Recently it was suggested that the slow-roast shoulder of lamb I had lovingly prepared for the family to enjoy one lazy Sunday afternoon was NOT a real roast. I don’t know if it was the way I cooked it or the fact that I didn’t carve but shredded it in a messy, street food, Jamie Oliver bish bash bosh way, but it struck me how protective people are about this brilliant traditional meal.
To be fair, I would never order a roast in a pub, despite it being my 1stchoice of main course if I had to choose a last supper……crispy peking duck with pancakes to start, apple crumble with custard AND ice cream for pudding (go easy on the apple, go big on the crumble). I just love a home cooked roast and don’t want to take the risk of being disappointed by someone else’s interpretation of this special meal.
To accompany the lamb (which was absolutely delicious by the way and from the shop obviously) I served it with roast potatoes, parsnips, green veg, gravy AND, cue further disapproval, Yorkshire puddings – as far as I am concerned they are for life and not just for beef! The fact that another guest chose to smother the lamb with horseradish (and I must admit to adding a little bit of mango chutney to my plate) pretty much pushed our disgruntled diner over the edge. We’re just not big fans of mint sauce but I would absolutely draw the line if one of the children asked for tomato ketchup – what a hypocrite! If you haven’t tried the Cherry Tree horseradish from the shop yet you should give it a go, it has quite a kick!

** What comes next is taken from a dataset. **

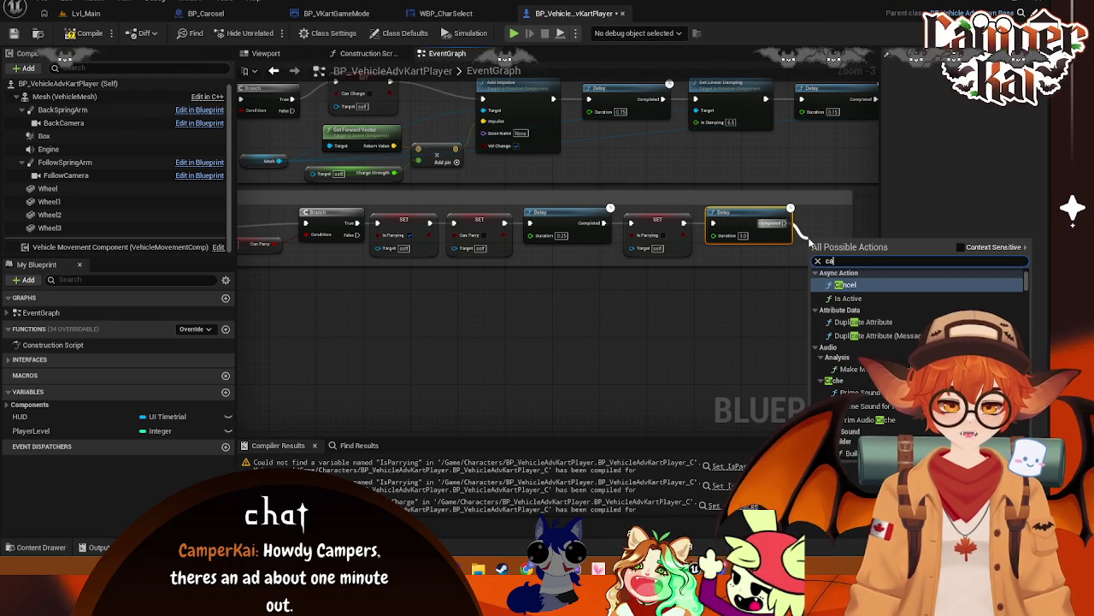
key("BackSpace")
key("BackSpace")
type("set can par")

The fact is that the younger avocado generations are shunning the Sunday lunch for a far more trendy brunch. In 2016 Wetherspoons got rid of their Sunday roast menu due to low demand. The even younger generations are either at sports clubs or birthday parties on Sunday so finding a time to all sit down together to enjoy a roast is often quite difficult.
For me, part of the reason why I love a home-cooked Sunday roast is that it brings back so many happy memories of indulging in this huge meal at the end of the week with my family then all sitting on the sofa to watch a grand prix or the rugby followed by Howards Way. It would be a shame to lose this magic and, while there should always be a place for the classic version, perhaps we need to breathe a bit of fresh air into the roast and bring it up to date just to keep the tradition alive.

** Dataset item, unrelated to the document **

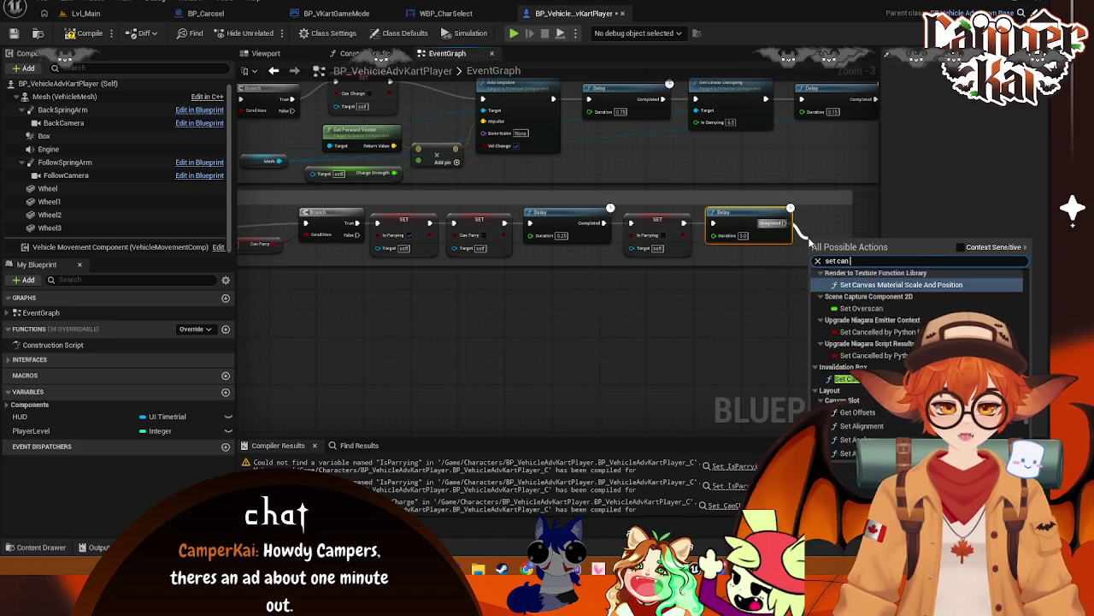
left_click(878, 298)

Fortunately we are now more open to new tastes, subtle spices, fresh herbs and novel food combinations that would astonish our grandparents – mine only tried the very “exotic” spag bol for the first time recently at the ripe old age of 96……mind blown! I can’t imagine she would ever try rubbing some jerk seasoning onto a joint of beef for a Caribbean twist or using Moroccan inspired flavours such as cumin, lemon and oregano but it’s good to know that the great British roast is versatile and there is endless possibility for variation. If that is a step too far though, you could just follow my example by shredding not carving and adding a dollop of mango chutney!